MapReduce and Distributed Computing Using Spark

MapReduce and the Hadoop framework for implementing distributed computing provide an approach for working with extremely large datasets distributed across a network of machines. Spark, developed by the AmpLab here at Berkeley, is a recent implementation of these ideas that tries to keep computations in the collective memory of the network of machines to speed computations, particularly iterative algorithms.

We have prepared a tutorial, including template code, on using Spark for data processing, simulation, and statistical model fitting. The tutorial includes information about starting up an Amazon virtual cluster using Spark's EC2 script.

The tutorial and template code are available on github. The HTML of the tutorial is also available here. You can clone the repository with a git clone, which can be done from the Linux/Mac command line as:

git clone https://github.com/berkeley-scf/spark-workshop-2014

Here are screencasts of the first session and the second session of Chris Paciorek's workshop on Spark.

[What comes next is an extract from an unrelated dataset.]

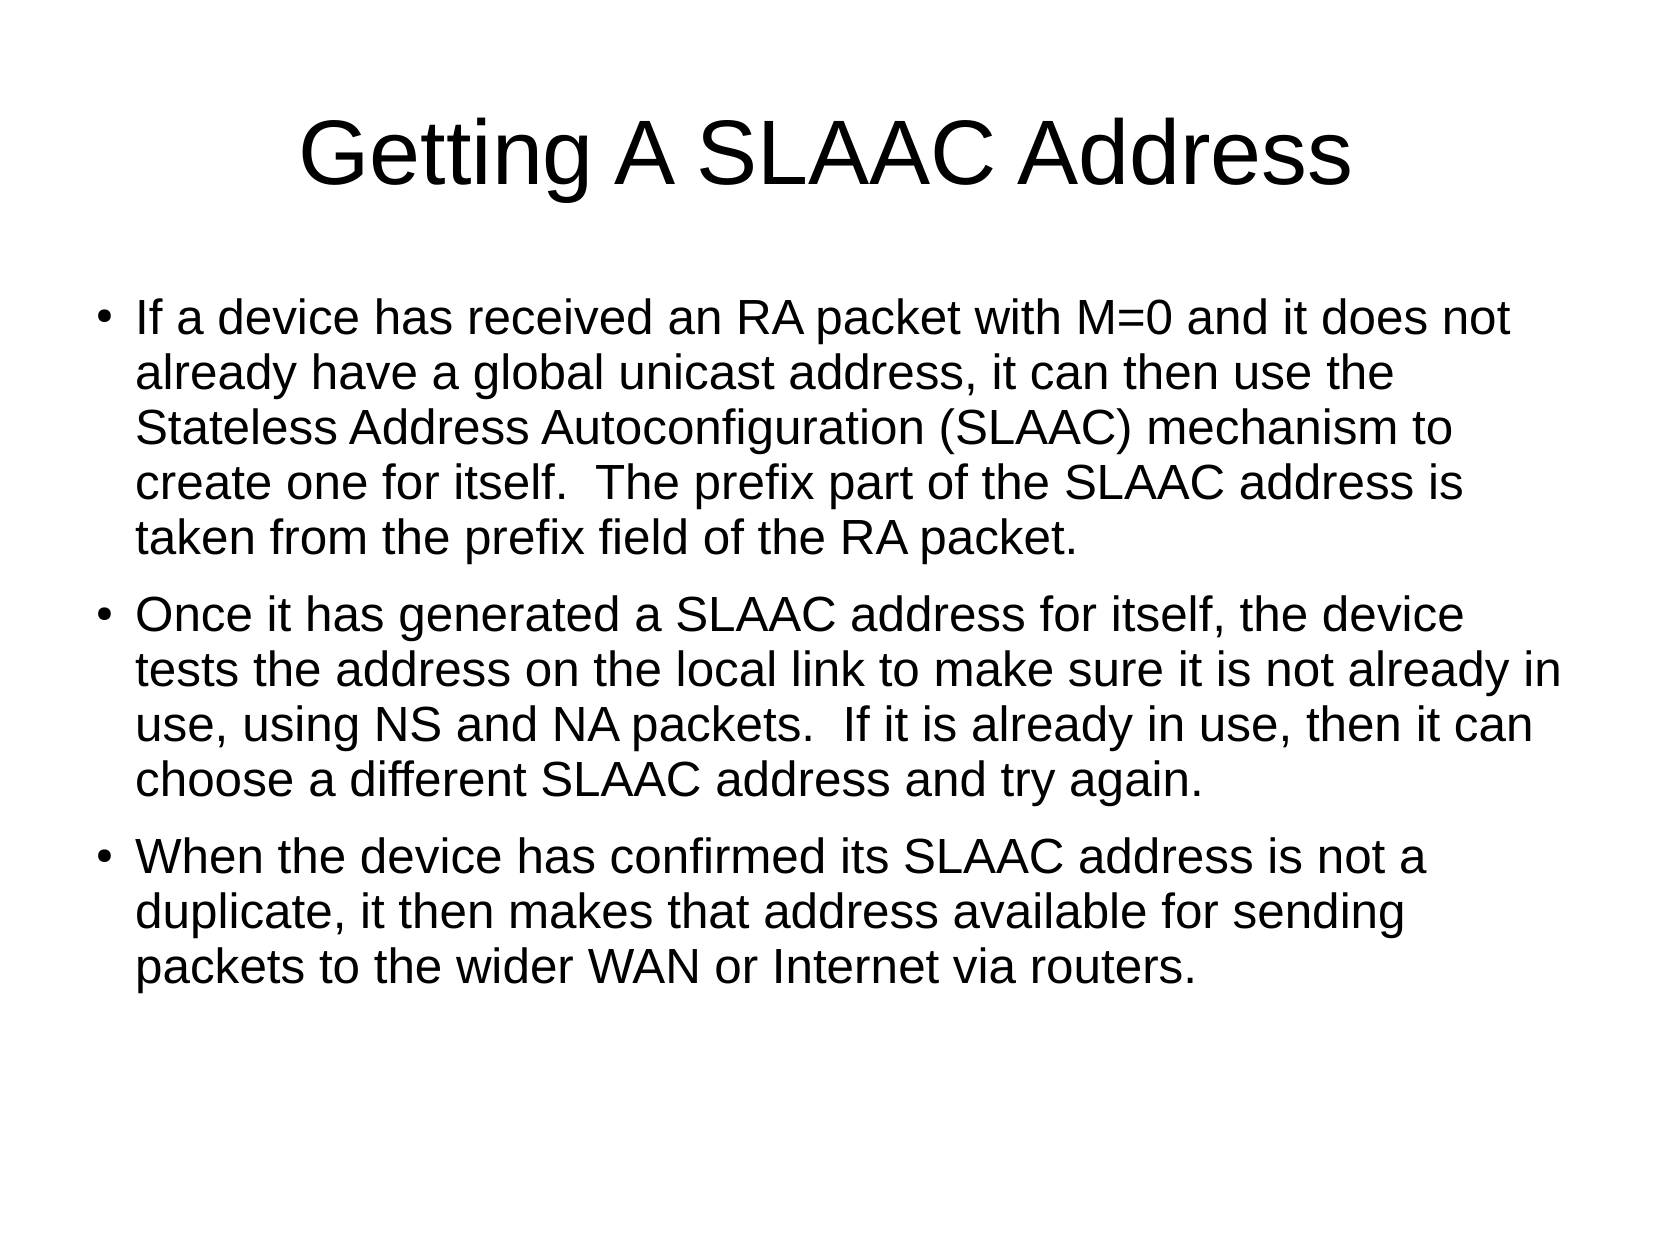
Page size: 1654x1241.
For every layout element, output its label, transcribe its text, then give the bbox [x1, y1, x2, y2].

title Getting A SLAAC Address [82, 49, 1571, 257]
list If a device has received an RA packet with M=0 and it does not already have a global unicast address, it can then use the Stateless Address Autoconfiguration (SLAAC) mechanism to create one for itself. The prefix part of the SLAAC address is taken from the prefix field of the RA packet. Once it has generated a SLAAC address for itself, the device tests the address on the local link to make sure it is not already in use, using NS and NA packets. If it is already in use, then it can choose a different SLAAC address and try again. When the device has confirmed its SLAAC address is not a duplicate, it then makes that address available for sending packets to the wider WAN or Internet via routers. [82, 290, 1571, 1010]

In addition, please note that Spark is available on the campus-wide Savio cluster. Materials from a workshop given by Chris Paciorek that covers use of Spark on both AWS and Savio, but with less detail than the other materials is available on github. The PDF of the tutorial is also available here. You can clone the repository with a git clone, which can be done from the Linux/Mac command line as:

git clone https://github.com/berkeley-scf/spark-cloudwg-2015